For Gabriella was the incarnation of energy. From the moment of her birth when, in the words of her negro “mammy” she had looked “as peart as life,” she had begun her battle against the enveloping twin powers of decay and inertia. To the intense secret mortification of her mother, who had prayed for a second waxlike infant after the fashion of poor Jane, she had been a notoriously ugly baby (almost as ugly as her Aunt Becky Bollingbroke who had never married), and as she grew up, this ugliness was barely redeemed by what Jane, in her vague way, described as “the something else in her face.” According to Cousin Jimmy, who never recognized charm unless its manifestations were soft and purring, this “something else” was merely “a sunny temper”; and one of the constant afflictions of Gabriella’s childhood was overhearing her mother remark to visitors: “No, she isn’t so pretty as poor Jane, but, as Cousin Jimmy tells us, she is blessed with a sunny temper.”

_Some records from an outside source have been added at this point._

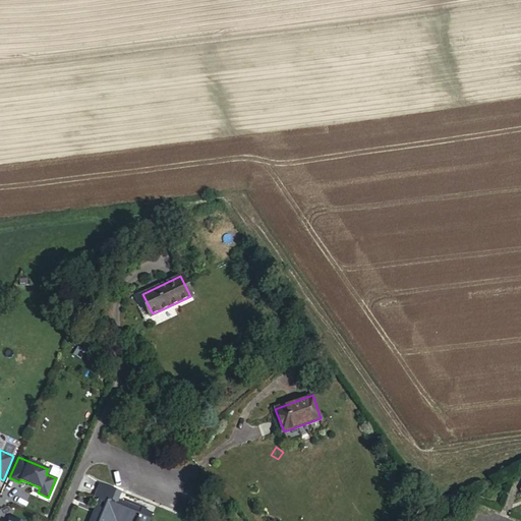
[(117,493),(97,484),(91,498),(97,501),(88,520),(133,520),(138,510),(114,500),(117,493)]
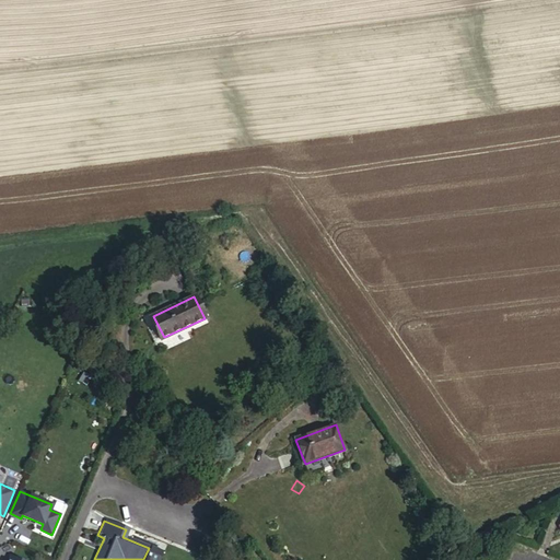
[(156,559),(160,552),(149,548),(143,559),(156,559)]
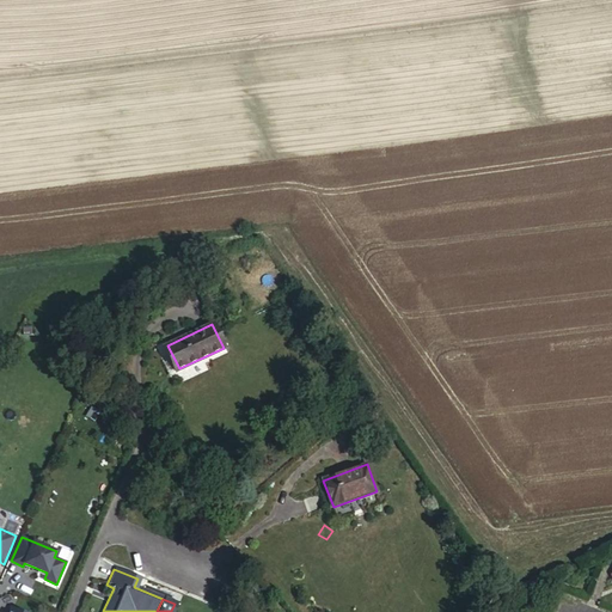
All buildings are outlined.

“Give me that ruffle, mother, and I’ll whip the lace on while we’re waiting,” she said now, laying aside the skirt of her Easter dress, and stretching out her hand for the strip of cambric in her mother’s lap. But Mrs. Carr did not hear, for she was gazing, with the concentrated stare of Jane’s baby, at a beautiful old lady who was walking slowly through the faint sunshine on the opposite pavement.